What I have tried to present in this book is something that, for me, is like nothing else. It is based on data and numbers; it is illustrative and far-reaching. And yet the data is so rich that you can visualize the people underneath it. When we zoom in on every minute of Edmonton’s water consumption, I see the people getting up from their couch at the end of the period. When we zoom in on people moving from Philadelphia to Miami and starting to cheat on their taxes, I see these people talking to their neighbors in their apartment complex and learning about the tax trick. When we zoom in on baseball fans of every age, I see my own childhood and my brother’s childhood and millions of adult men still crying over a team that won them over when they were eight years old.
At the risk of once again sounding grandiose, I think the economists and data scientists featured in this book are creating not only a new tool but a new genre. What I have tried to present in this chapter, and much of this book, is data so big and so rich, allowing us to zoom in so close that, without limiting ourselves to any particular, unrepresentative human being, we can still tell complex and evocative stories.
6
ALL THE WORLD’S A LAB
February 27, 2000, started as an ordinary day on Google’s Mountain View campus. The sun was shining, the bikers were pedaling, the masseuses were massaging, the employees were hydrating with cucumber water. And then, on this ordinary day, a few Google engineers had an idea that unlocked the secret that today drives much of the internet. The engineers found the best way to get you clicking, coming back, and staying on their sites.
Before describing what they did, we need to talk about correlation versus causality, a huge issue in data analysis—and one that we have not yet adequately addressed.

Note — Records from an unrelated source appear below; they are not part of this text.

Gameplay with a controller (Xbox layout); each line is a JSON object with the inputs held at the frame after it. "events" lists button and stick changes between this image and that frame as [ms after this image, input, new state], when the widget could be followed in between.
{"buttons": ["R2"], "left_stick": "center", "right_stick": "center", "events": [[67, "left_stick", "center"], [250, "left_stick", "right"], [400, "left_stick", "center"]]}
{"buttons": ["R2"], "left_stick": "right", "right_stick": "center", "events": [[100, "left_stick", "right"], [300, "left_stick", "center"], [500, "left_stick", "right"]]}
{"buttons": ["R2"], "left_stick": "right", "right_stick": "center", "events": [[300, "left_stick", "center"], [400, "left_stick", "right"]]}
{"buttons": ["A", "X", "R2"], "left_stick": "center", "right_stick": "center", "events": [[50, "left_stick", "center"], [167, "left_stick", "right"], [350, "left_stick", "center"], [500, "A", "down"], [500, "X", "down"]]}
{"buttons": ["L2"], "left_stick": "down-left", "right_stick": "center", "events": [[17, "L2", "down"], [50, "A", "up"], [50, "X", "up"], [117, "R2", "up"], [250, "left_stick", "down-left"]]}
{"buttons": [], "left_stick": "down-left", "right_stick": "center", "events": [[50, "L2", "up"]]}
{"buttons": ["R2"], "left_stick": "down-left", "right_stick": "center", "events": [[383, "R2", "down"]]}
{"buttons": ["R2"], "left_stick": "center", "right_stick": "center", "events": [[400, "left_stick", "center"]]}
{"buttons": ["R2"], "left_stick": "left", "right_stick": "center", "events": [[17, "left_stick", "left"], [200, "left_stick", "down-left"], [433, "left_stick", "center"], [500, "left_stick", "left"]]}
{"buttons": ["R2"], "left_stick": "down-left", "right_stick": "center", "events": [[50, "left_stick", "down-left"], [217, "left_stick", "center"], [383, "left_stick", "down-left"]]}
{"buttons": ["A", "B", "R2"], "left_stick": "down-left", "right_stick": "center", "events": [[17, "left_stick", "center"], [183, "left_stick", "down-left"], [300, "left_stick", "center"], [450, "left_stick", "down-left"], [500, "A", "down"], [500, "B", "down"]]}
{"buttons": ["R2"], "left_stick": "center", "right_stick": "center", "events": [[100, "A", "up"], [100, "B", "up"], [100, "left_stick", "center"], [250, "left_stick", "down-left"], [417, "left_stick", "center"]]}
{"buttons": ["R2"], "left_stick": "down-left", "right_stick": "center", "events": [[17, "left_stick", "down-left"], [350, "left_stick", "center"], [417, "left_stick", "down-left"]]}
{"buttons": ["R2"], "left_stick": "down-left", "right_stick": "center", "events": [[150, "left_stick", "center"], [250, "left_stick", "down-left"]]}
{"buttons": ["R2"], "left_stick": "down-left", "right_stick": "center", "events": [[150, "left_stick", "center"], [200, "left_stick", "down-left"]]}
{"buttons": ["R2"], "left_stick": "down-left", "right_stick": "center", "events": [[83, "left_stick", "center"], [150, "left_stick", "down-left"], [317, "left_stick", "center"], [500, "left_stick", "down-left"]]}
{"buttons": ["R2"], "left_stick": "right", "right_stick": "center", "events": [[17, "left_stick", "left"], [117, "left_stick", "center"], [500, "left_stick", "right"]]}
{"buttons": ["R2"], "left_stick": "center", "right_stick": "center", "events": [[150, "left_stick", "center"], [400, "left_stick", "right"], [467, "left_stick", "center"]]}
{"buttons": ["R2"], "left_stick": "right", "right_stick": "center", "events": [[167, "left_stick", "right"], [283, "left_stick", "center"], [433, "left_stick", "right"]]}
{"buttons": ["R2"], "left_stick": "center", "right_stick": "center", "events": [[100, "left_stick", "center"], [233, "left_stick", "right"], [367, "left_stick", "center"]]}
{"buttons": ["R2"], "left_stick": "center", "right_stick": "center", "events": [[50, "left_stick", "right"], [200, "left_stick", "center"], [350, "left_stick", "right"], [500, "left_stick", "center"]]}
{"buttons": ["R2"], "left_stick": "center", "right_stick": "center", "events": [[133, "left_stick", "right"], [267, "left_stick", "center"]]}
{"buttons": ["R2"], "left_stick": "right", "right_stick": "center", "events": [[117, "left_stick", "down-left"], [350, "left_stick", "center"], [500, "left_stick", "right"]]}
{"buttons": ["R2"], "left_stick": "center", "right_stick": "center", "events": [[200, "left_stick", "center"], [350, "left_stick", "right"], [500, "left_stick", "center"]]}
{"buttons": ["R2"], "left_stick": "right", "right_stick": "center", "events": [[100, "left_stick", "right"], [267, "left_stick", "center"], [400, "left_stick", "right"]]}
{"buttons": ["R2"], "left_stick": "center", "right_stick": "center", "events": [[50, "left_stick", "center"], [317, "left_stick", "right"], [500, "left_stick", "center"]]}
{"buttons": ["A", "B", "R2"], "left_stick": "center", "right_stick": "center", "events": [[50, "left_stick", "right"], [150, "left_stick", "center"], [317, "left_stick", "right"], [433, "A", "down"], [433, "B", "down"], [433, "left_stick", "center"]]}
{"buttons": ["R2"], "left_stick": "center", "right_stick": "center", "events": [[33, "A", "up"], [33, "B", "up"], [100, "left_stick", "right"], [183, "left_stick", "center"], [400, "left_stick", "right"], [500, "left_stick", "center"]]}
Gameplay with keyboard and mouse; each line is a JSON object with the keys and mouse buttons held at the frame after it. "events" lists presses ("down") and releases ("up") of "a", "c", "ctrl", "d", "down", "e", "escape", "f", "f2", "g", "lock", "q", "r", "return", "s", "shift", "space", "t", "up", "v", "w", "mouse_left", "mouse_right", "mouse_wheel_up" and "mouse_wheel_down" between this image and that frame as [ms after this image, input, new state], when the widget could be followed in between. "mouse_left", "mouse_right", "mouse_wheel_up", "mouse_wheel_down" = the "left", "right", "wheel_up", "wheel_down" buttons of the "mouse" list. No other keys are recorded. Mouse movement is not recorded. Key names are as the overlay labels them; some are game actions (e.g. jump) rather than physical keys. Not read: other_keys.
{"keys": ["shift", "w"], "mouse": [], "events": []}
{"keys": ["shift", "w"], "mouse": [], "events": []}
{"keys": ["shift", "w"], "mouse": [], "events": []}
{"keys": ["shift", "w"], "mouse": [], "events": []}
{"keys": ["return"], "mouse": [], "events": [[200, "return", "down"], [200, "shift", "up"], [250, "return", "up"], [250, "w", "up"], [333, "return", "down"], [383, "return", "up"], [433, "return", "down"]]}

The media bombard us with correlation-based studies seemingly every day. For example, we have been told that those of us who drink a moderate amount of alcohol tend to be in better health. That is a correlation.
Does this mean drinking a moderate amount will improve one’s health—a causation? Perhaps not. It could be that good health causes people to drink a moderate amount. Social scientists call this reverse causation. Or it could be that there is an independent factor that causes both moderate drinking and good health. Perhaps spending a lot of time with friends leads to both moderate alcohol consumption and good health. Social scientists call this omitted-variable bias.